[Stored data entries]
::::::
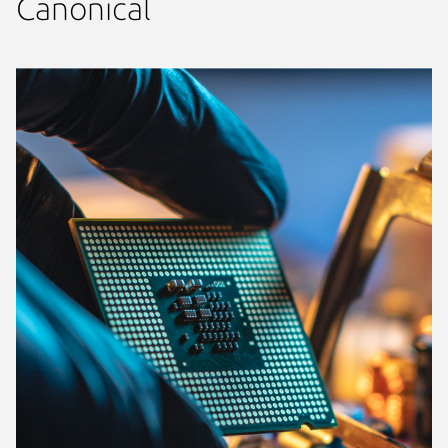
Canonical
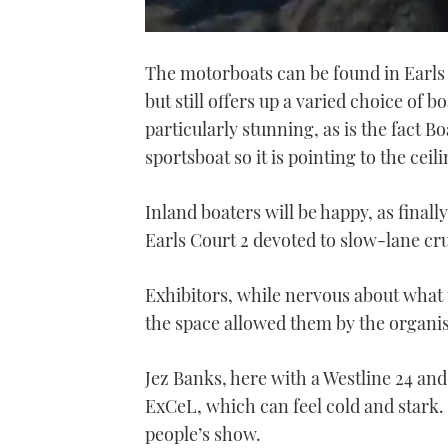
0
of
The motorboats can be found in Earls C
1
minute,
but still offers up a varied choice of b
21
seconds
Volume
particularly stunning, as is the fact
0%
sportsboat so it is pointing to the ceili
Inland boaters will be happy, as finall
Earls Court 2 devoted to slow-lane cru
Exhibitors, while nervous about what
the space allowed them by the organise
Jez Banks, here with a Westline 24 and 
ExCeL, which can feel cold and stark. 
people’s show.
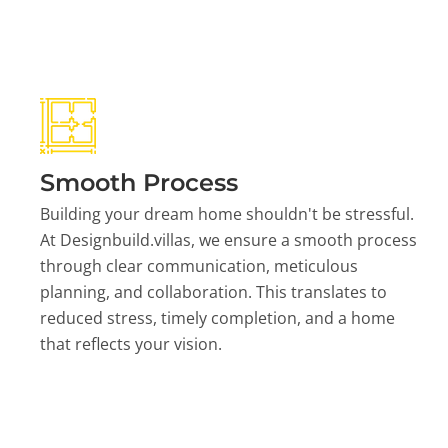
Smooth Process
Building your dream home shouldn't be stressful.
At Designbuild.villas, we ensure a smooth process
through clear communication, meticulous
planning, and collaboration. This translates to
reduced stress, timely completion, and a home
that reflects your vision.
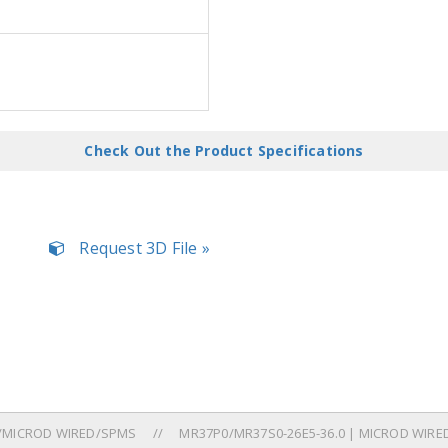
Check Out the Product Specifications
Request 3D File »
/MICROD WIRED/SPMS
MR37P0/MR37S0-26E5-36.0 | MICROD WIRED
::::::
#### TASK DIRECTIONS
Copy out the text of every item above word for word, and leave the pictures out.

#### RESULT
Canonical
0
of
The motorboats can be found in Earls C
1
minute,
but still offers up a varied choice of b
21
seconds
Volume
particularly stunning, as is the fact
0%
sportsboat so it is pointing to the ceili
Inland boaters will be happy, as finall
Earls Court 2 devoted to slow-lane cru
Exhibitors, while nervous about what
the space allowed them by the organise
Jez Banks, here with a Westline 24 and 
ExCeL, which can feel cold and stark. 
people’s show.
Smooth Process
Building your dream home shouldn't be stressful.
At Designbuild.villas, we ensure a smooth process
through clear communication, meticulous
planning, and collaboration. This translates to
reduced stress, timely completion, and a home
that reflects your vision.
Check Out the Product Specifications
Request 3D File »
/MICROD WIRED/SPMS
MR37P0/MR37S0-26E5-36.0 | MICROD WIRED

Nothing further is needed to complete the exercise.